━━━ Text passage ━━━
PwC's interviews among aviation industry stake-holders reveal a wide expectation that financing costs will go up. That became apparent earlier this year with the aviation industry attracting new investors, who expect to face higher interest because they have no track record. Several banks from Japan and China, where many of the new orders have been placed, snapped up aviation assets. "We expect this trend to accelerate," says another partner with PwC, Neil Hampson. Airlines will be fighting for financing at the most competitive rates but they cannot go forward seeking financing when they place their orders. They are required to wait until the manufacturers deliver their aircraft.
"But, more of this will need to happen and airlines and lessors will need to be more inventive and work harder to find additional sources of funding and potentially develop new products.
"There have been recent attempts, for example the Doric II (UK-listed) Emirates financing vehicle and the German bond backed by an aircraft mortgage (a new product first used by Nord LB in July 2012 - the first European covered bond to be secured entirely on aircraft mortgages)," he contends.
Robert Martin, managing director and chief executive officer of BOC Aviation, is satisfied that going to the market was the right choice. "My company was assigned investment grade long-term corporate credit ratings of A- from Fitch Ratings and BBB from Standard and Poor's. "
On November 21, BOC Aviation raised 500 million yuan ($82m) from its second issuance of offshore yuan denominated bonds due in 2018 with a 4.5 percent annual coupon rate. The note's second issuance was over-subscribed by seven times issue value. Investors from Hong Kong snapped up 69 percent of the bonds, while those from Singapore bought 24 percent.
A week earlier, BOC Aviation raised 1 billion yuan through an offshore yuan denominated bond at similar terms. Orders for the 1 billion yuan issue came from 60 high quality, fixed income accounts, widely distributed geographically. The issue was oversubscribed by a factor of 3.5.
Hong Kong investors acquired 56 percent of the notes, 27 percent went to Singapore, 11 percent sold in Taiwan and 6 percent went to Europe and elsewhere. In terms of allocation, 53 percent were picked up by private banks and 26 percent to insurers and sovereign funds, 16 percent to asset managers and fund managers, and 5 percent to corporate investors and others.
━━━ Source data ━━━
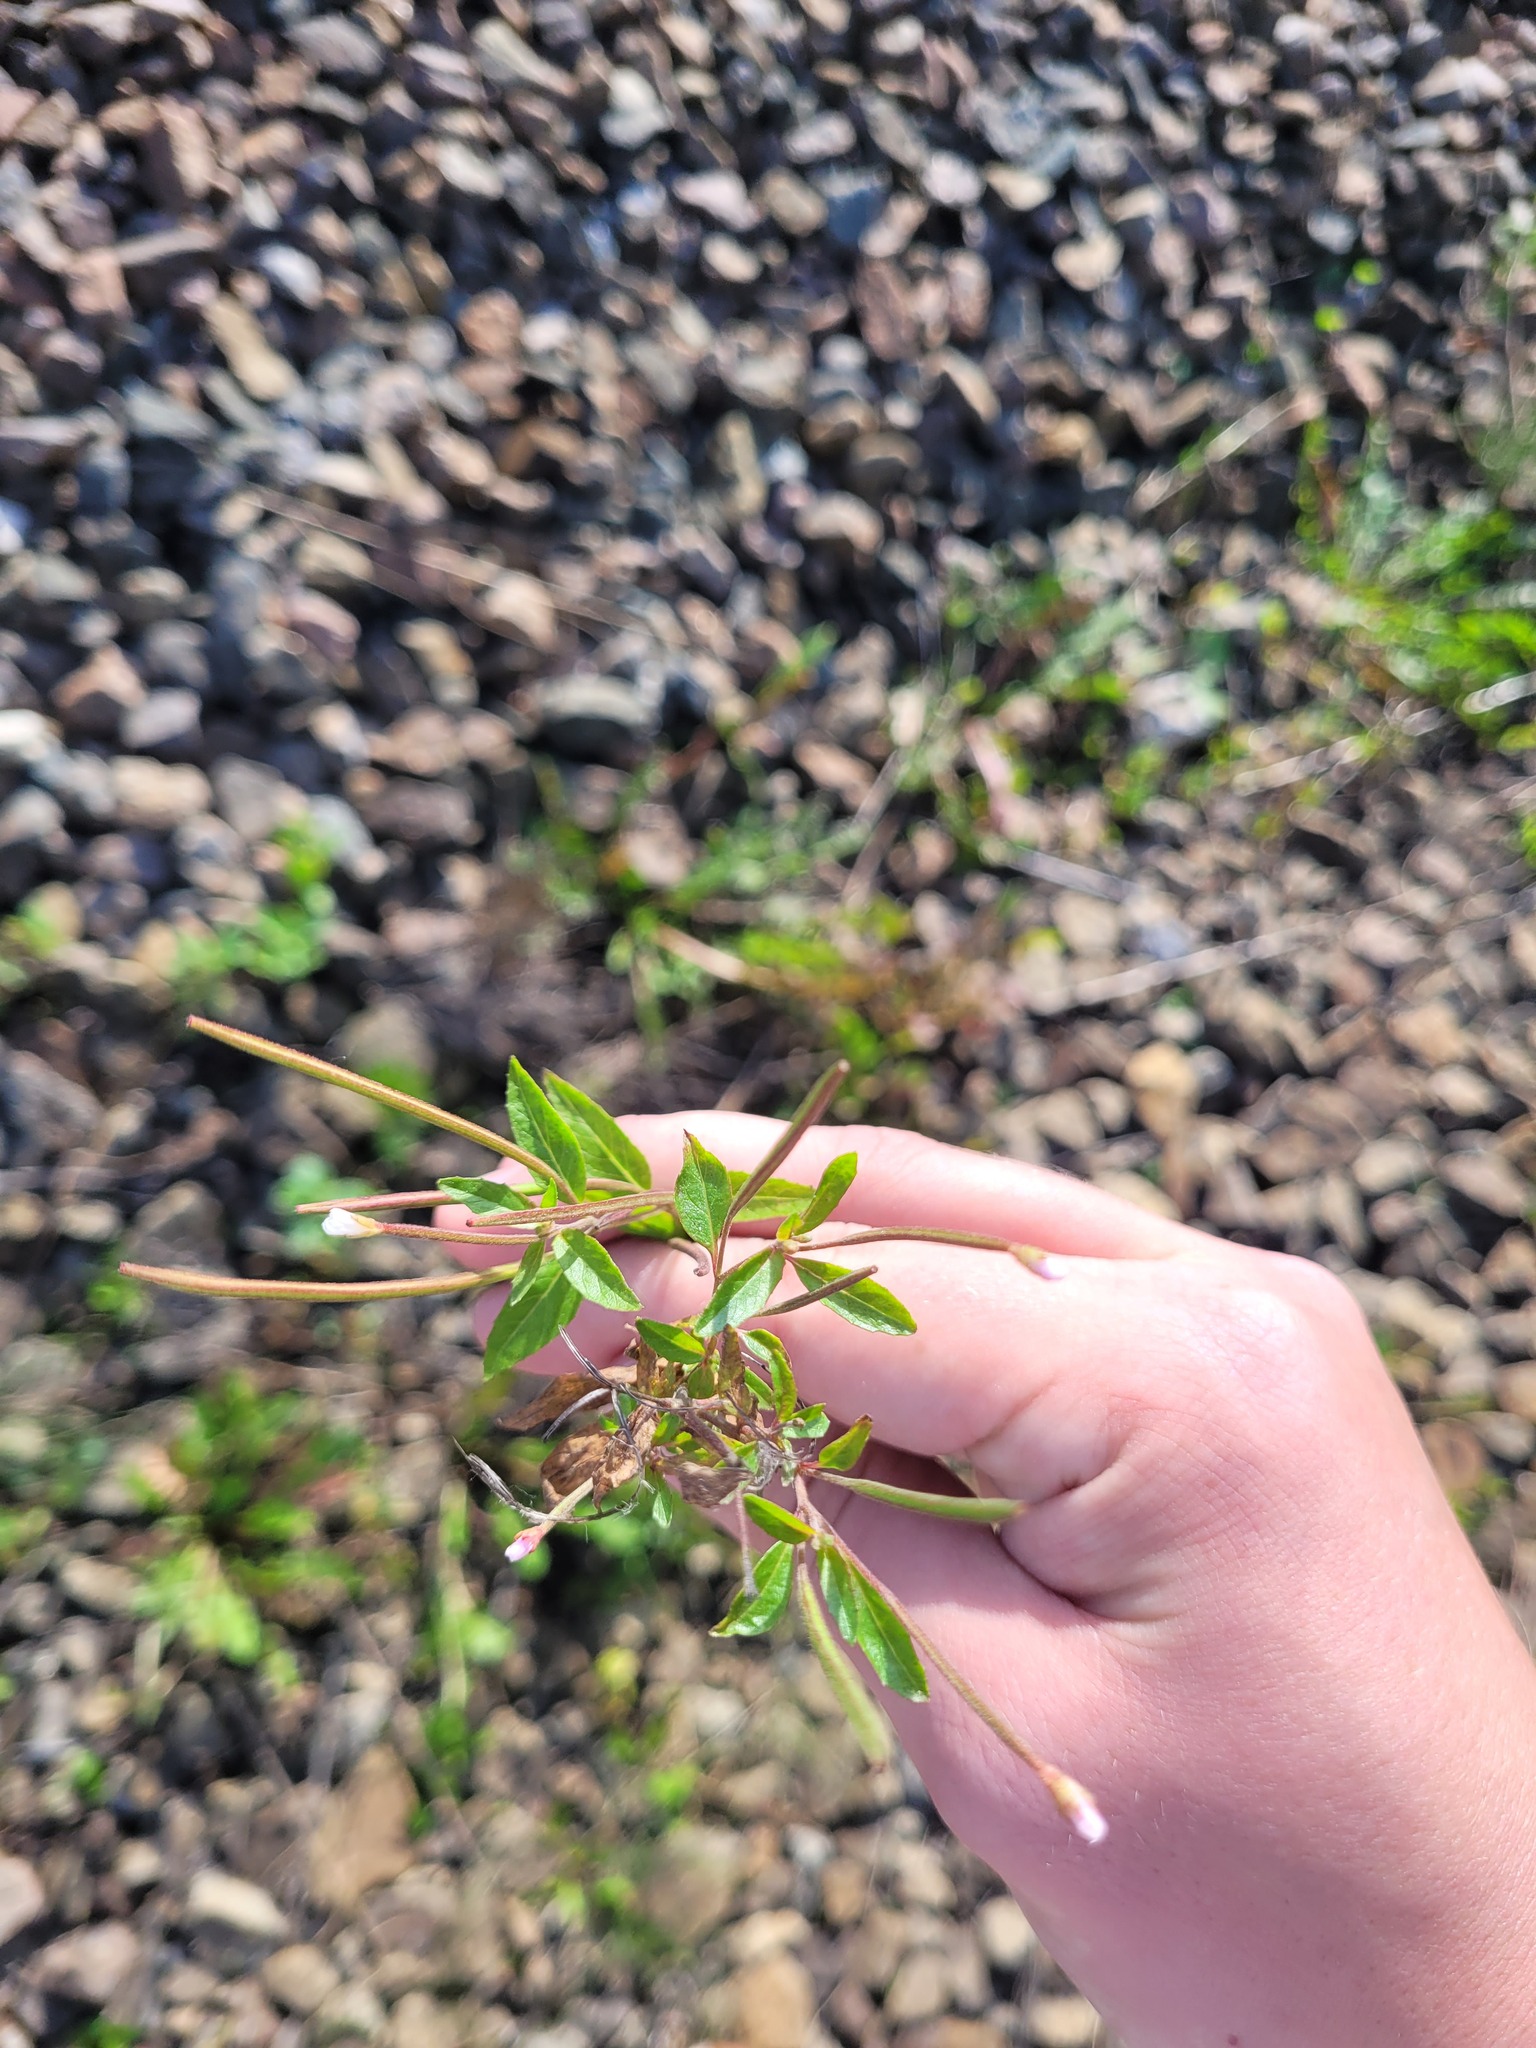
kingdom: Plantae
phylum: Tracheophyta
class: Magnoliopsida
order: Myrtales
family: Onagraceae
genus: Epilobium
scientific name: Epilobium pseudorubescens
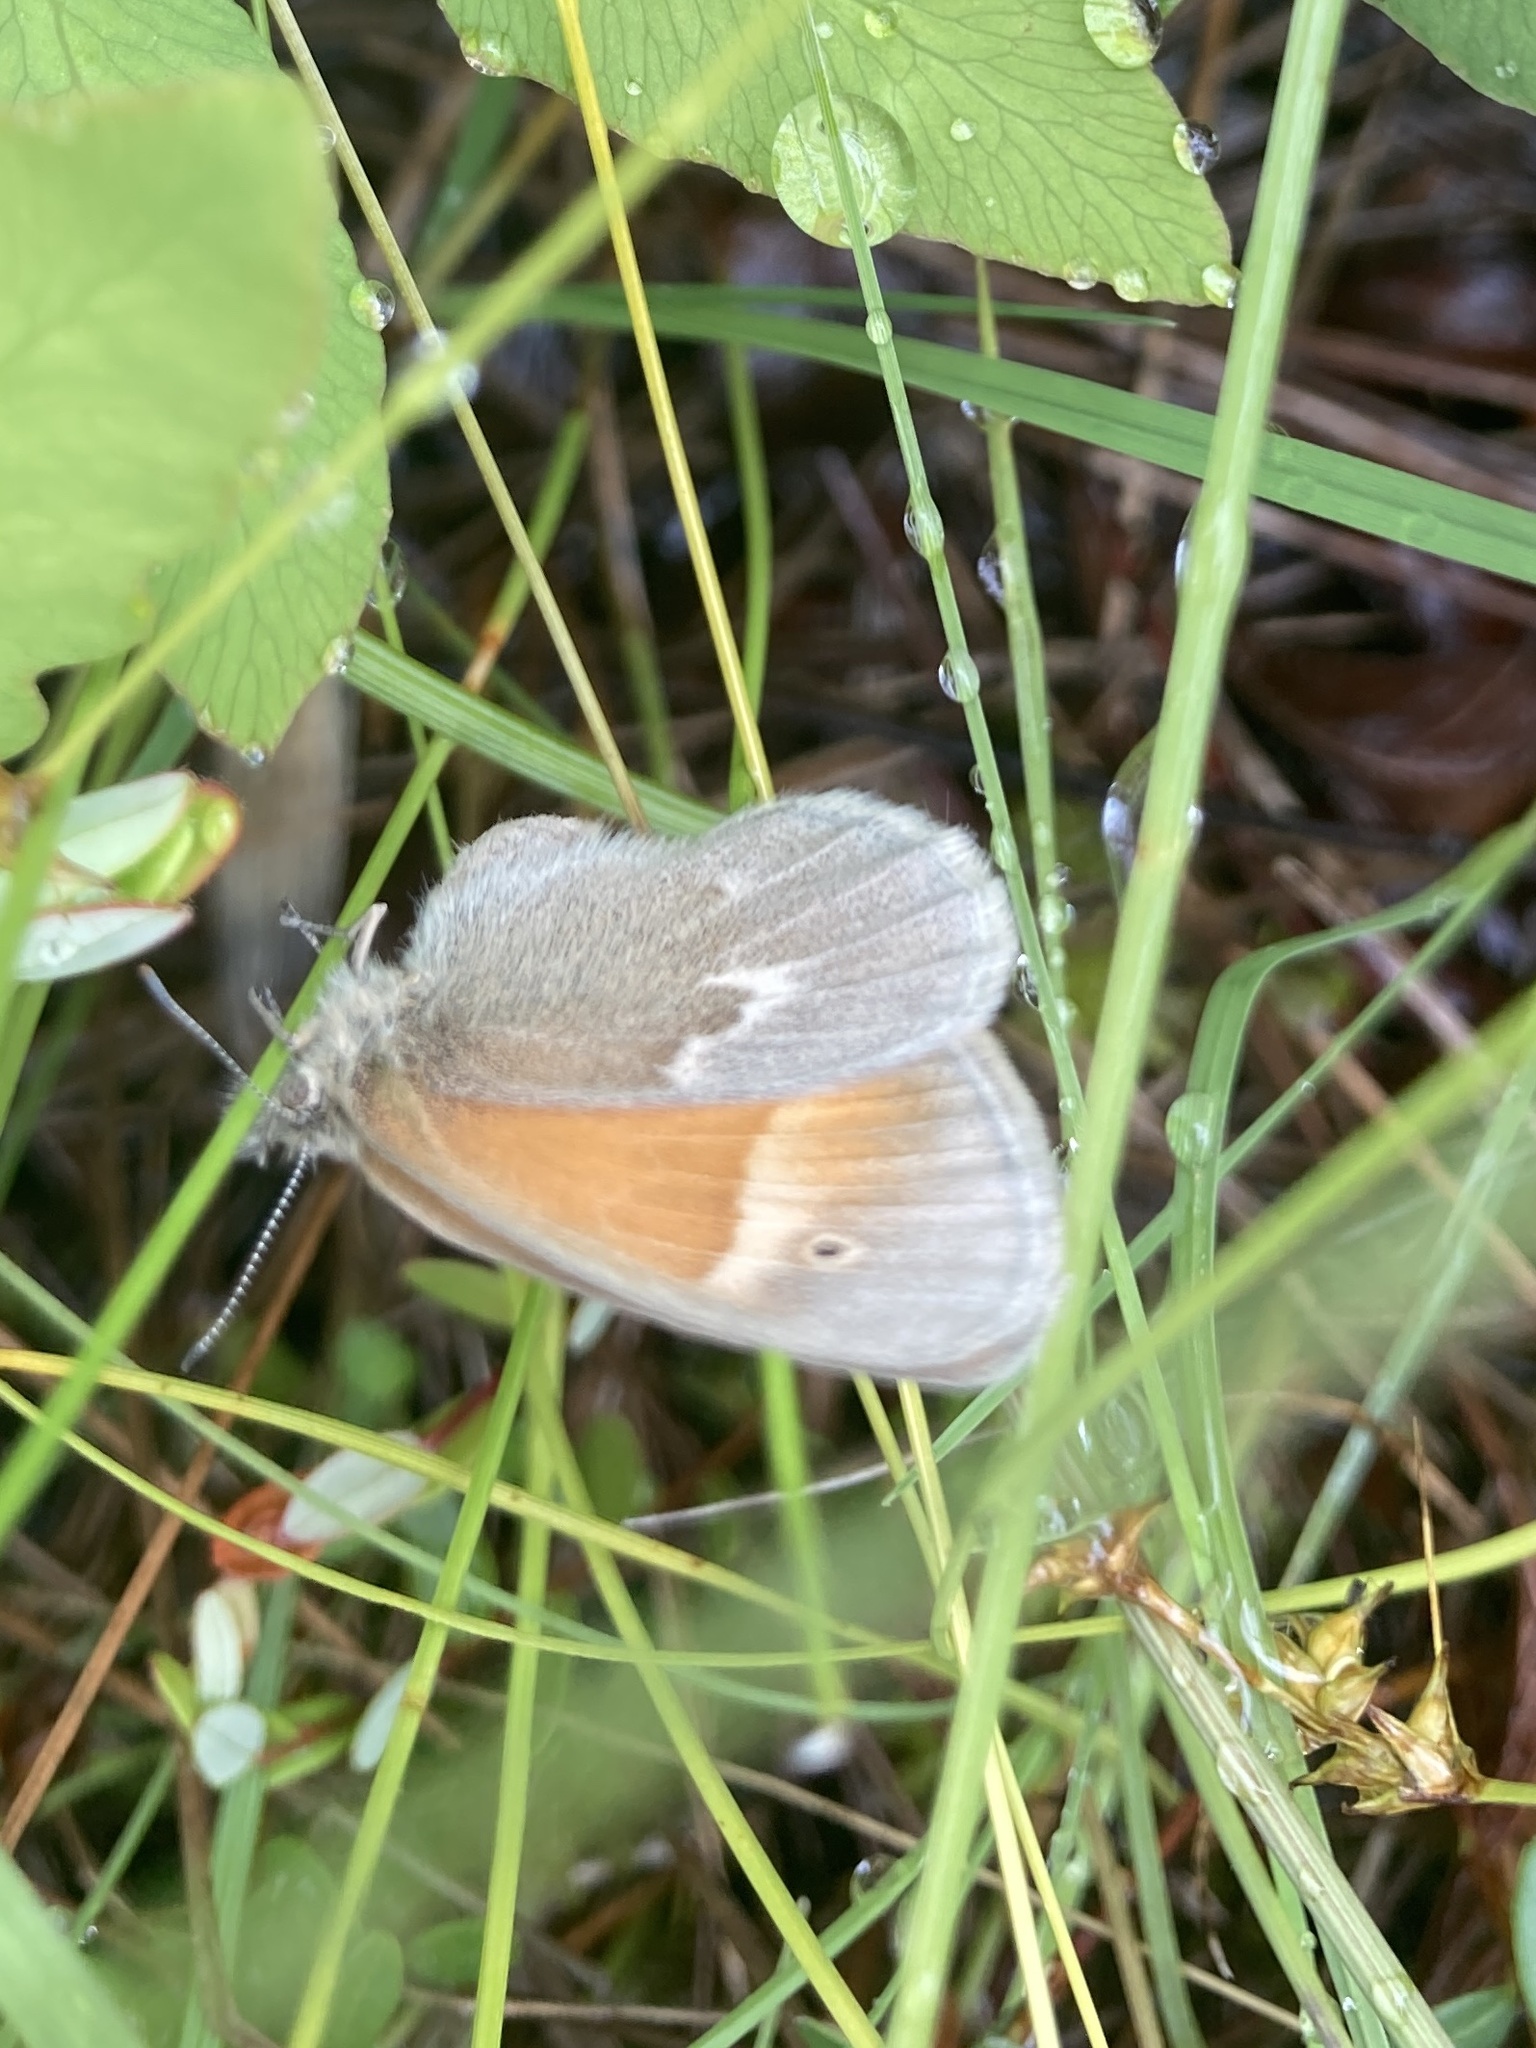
━━━
List of tasks:
[1] In the text on aircraft financing, to which investor types were the notes of the 1 billion yuan issue allocated, and what percentage went to each?
[2] In the text on aircraft financing, rewrite the passage starting at "A week earlier, BOC" and ending at "investors and others.", replacing "private banks" with "commercial banks".
[3] Answer these questions from the text on aircraft financing:
(a) Which bank first used the German bond backed by an aircraft mortgage, and when?
(b) What long-term corporate credit ratings did Fitch Ratings and Standard and Poor's assign to BOC Aviation?
(c) By how many times issue value was BOC Aviation's second issuance of offshore yuan-denominated bonds oversubscribed?
Use only the text on aircraft financing, not the material.

Task solutions:
[1]
Private banks: 53 percent
Insurers and sovereign funds: 26 percent
Asset managers and fund managers: 16 percent
Corporate investors and others: 5 percent

[2]
A week earlier, BOC Aviation raised 1 billion yuan through an offshore yuan denominated bond at similar terms. Orders for the 1 billion yuan issue came from 60 high quality, fixed income accounts, widely distributed geographically. The issue was oversubscribed by a factor of 3.5.
Hong Kong investors acquired 56 percent of the notes, 27 percent went to Singapore, 11 percent sold in Taiwan and 6 percent went to Europe and elsewhere. In terms of allocation, 53 percent were picked up by commercial banks and 26 percent to insurers and sovereign funds, 16 percent to asset managers and fund managers, and 5 percent to corporate investors and others.

[3]
(a) Nord LB, in July 2012.
(b) Fitch Ratings assigned A-, and Standard and Poor's assigned BBB.
(c) Seven times.